Ante esa posición, el sector prepara su batería de propuestas para hacer posible esa relajación del control del gasto al tiempo que no se pone en riesgo la viabilidad del sistema.

Desde Farmaindustria ya se habla de establecer topes en el crecimiento de la factura farmacéutica en función de la evolución del PIB. A cambio pedirían una mayor agilidad en la aprobación de medicamentos así como que las evaluaciones que va a realizar el Ministerio de Sanidad en el marco de la Comisión de Precios y la Red de Agencias fueran únicas, y no 17.

Por su parte, la industria de genéricos reclama en su parcela una mayor lógica y aplicabilidad de los sistemas de revisión de precios, llevando los plazos a un mínimo de seis meses, además de permitir un diferencial de precios con las marcas. Todo ello siempre que no se toque la ventaja que el artículo 85 de la Ley de Garantías otorga a los genéricos ante una PPA. Este punto, como es lógico, es uno de los puntos de desencuentro con Farmaindustria.

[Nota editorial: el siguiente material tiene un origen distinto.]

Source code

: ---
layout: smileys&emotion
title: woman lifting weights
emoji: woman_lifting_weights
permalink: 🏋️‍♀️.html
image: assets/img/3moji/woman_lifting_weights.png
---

Por su parte, la farmacia se encuentra con el reto de afrontar el hecho de que gran parte de su trabajo se realice a cambio de márgenes ínfimos. Solventar esto, además de procurar nuevos servicios financiados, es una de sus metas.

Todas estas propuestas, y alguna más, deberían ser asumidas por la Administración a través de los pactos que se vean necesarios para impedir el colapso de un sector clave.